[Opening DOCUMENT EXCERPT section]

Noah Van Sciver (born July 7, 1984) is an independent American cartoonist. He currently resides in Columbia, South Carolina.

Early life
Van Sciver grew up in a large family in New Jersey. A self-taught artist, he was influenced by many comics, including Ralph Snart Adventures and comics by Joe Matt and R. Crumb. He and his family were members of the Church of Jesus Christ of Latter-day Saints (LDS Church), but he is no longer a member. His brother Ethan is a comic book artist and an internet personality.

Comics
Van Sciver began producing  his one-person anthology Blammo in 2006, originally selling them for one dollar. His 4 Questions strip in Denver's alternative weekly, Westword, helped publicize his work when he started publishing it in 2007. After four issues of Blammo, Kilgore Books & Comics published subsequent issues. 

In 2010, he briefly campaigned to write and draw Howard the Duck as part of Marvel's Strange Tales series, but was turned down. 

His short story "Abby's Road," which originally appeared in Blammo #6, was selected for the Best American Comics 2012 anthology. Van Sciver's work has appeared in Mad magazine, and has been featured in The Comics Journal, Mome, and Mineshaft.

In October 2012, Fantagraphics Books published The Hypo: The Melancholic Young Lincoln, a narrative biography of Abraham Lincoln that spans the years 1837–1842. The Hypo, Van Sciver's first full-length graphic novel, earned positive critical praise, and made it onto several "best-of" lists for 2012, including MTV Geek (#3), Boing Boing (tied #3), Publishers Weekly Critic's Poll (#4), and was ranked as one of the Best Graphic Novels of 2012 by the Library Journal.

[Closing DOCUMENT EXCERPT section]
[Opening EXTRACTED INFORMATION section]

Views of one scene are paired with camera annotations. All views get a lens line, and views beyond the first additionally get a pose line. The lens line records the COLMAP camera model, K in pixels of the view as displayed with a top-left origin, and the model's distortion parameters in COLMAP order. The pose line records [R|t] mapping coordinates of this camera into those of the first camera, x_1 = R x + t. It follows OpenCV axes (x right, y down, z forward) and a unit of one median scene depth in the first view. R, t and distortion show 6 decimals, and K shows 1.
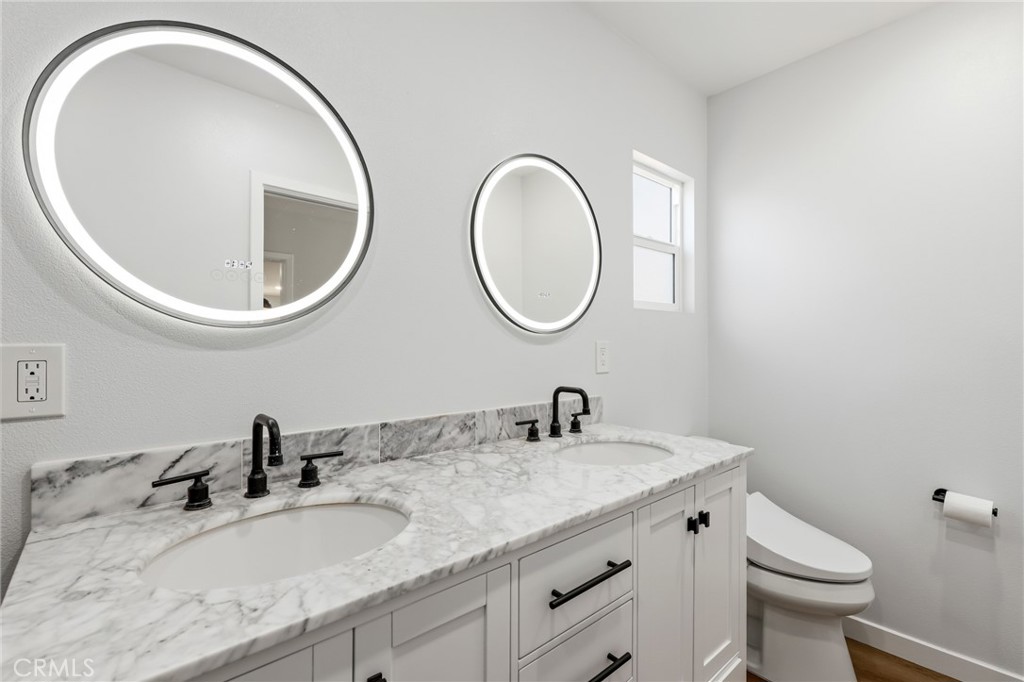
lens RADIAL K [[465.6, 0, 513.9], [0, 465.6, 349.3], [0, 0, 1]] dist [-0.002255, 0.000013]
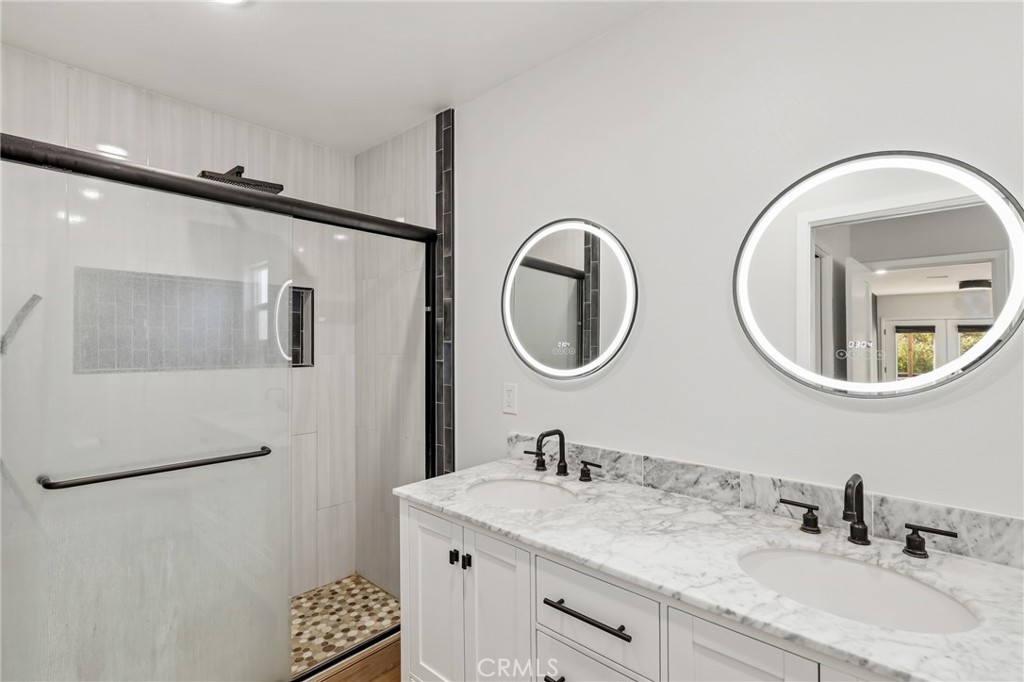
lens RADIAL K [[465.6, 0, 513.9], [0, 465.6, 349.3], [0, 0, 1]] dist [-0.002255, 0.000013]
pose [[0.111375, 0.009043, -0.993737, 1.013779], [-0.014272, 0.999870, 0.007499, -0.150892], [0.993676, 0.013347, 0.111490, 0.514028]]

[Closing EXTRACTED INFORMATION section]
[Opening EXTRACTED INFORMATION section]

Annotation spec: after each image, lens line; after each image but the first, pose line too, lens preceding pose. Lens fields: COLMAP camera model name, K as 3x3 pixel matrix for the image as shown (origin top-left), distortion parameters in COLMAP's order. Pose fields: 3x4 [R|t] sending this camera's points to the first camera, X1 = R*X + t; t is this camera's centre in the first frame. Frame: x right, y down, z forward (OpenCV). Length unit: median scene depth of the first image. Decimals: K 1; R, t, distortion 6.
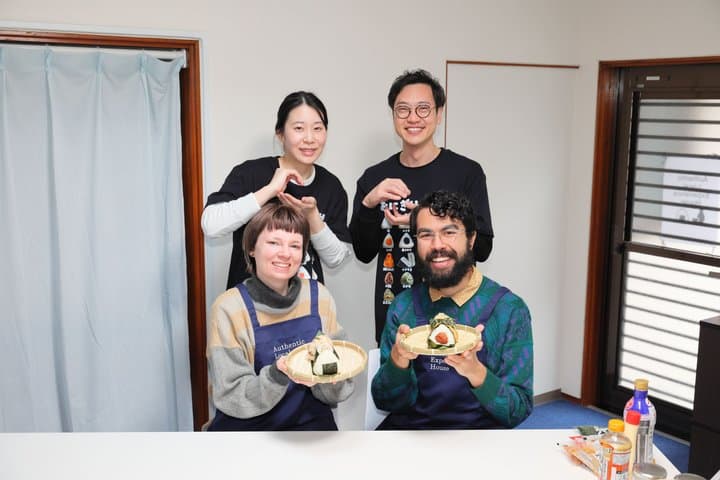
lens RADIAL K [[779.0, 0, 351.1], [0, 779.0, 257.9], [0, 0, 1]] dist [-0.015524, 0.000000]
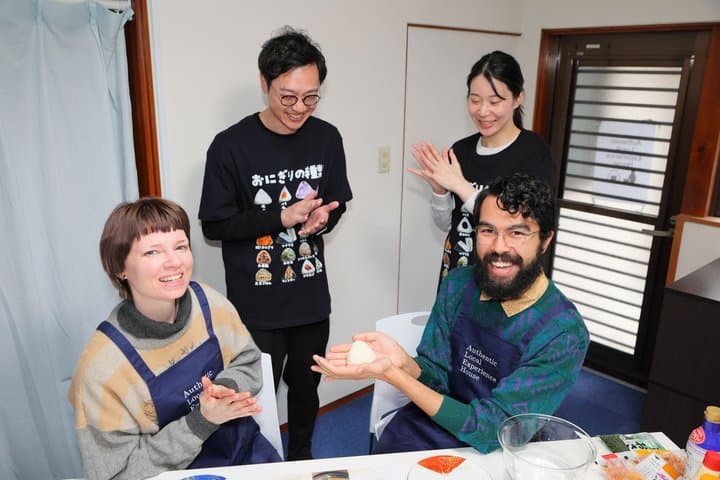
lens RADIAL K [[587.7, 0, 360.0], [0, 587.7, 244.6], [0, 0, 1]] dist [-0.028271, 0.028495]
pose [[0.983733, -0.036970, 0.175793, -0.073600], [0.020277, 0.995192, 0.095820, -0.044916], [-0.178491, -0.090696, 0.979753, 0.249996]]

[Closing EXTRACTED INFORMATION section]

= WHAT TO DO =
• a. Name every outlet that the Noah Van Sciver biography says put The Hypo on a "best-of" list for 2012.
• b. Answer these questions from the Noah Van Sciver biography:
(i) In what year did Van Sciver begin producing Blammo?
(ii) Which character did he campaign in 2010 to write and draw for Marvel's Strange Tales series?
(iii) What span of years does The Hypo cover?
• c. Pick up the Noah Van Sciver biography where it ends and keep writing it.

= ANSWERS TO THE TASKS =
• a. MTV Geek, Boing Boing, Publishers Weekly Critic's Poll, Library Journal

• b.
(i) 2006
(ii) Howard the Duck
(iii) 1837–1842

• c.
In 2015, Fantagraphics released two Van Sciver graphic novels, St. Cole and Fante Bukowski.  Van Sciver stated in an interview that he based the character Fante Bukowski's experiences partially on his own experiences. The character Fante Bukowski is an aspiring writer hungry for recognition, and his name is a combination of the surnames of John Fante and Charles Bukowski. In a 2018 interview, Van Sciver said that he did not have plans to draw more Fante Bukowski books.

Also in 2015, Kilgore Books released Van Sciver's autobiographical mini comic My Hot Date, which won the 'Best Story' Ignatz Award at the Small Press Expo. 

For the 2015–2016 school year, Van Sciver was a fellow at the Center for Cartoon Studies in White River Junction, VT. He stopped publishing 4 Questions in 2015. 

In Van Sciver's autobiographical comic, One Dirty Tree (2018), he examined his childhood. He reported that his family was not happy with the comic, and Van Sciver felt bad for making his father a villain, when his father suffers from mental illness. John Wenzel at The Know described the comic's imagery as "uncanny, [and] deceptively casual."

Van Sciver drew the artwork for the graphic novel Grateful Dead Origins, which was written by Chris Miskiewicz.  The book tells the story of the early days of the rock band the Grateful Dead.  It is scheduled to be published by Z2 Comics in 2020.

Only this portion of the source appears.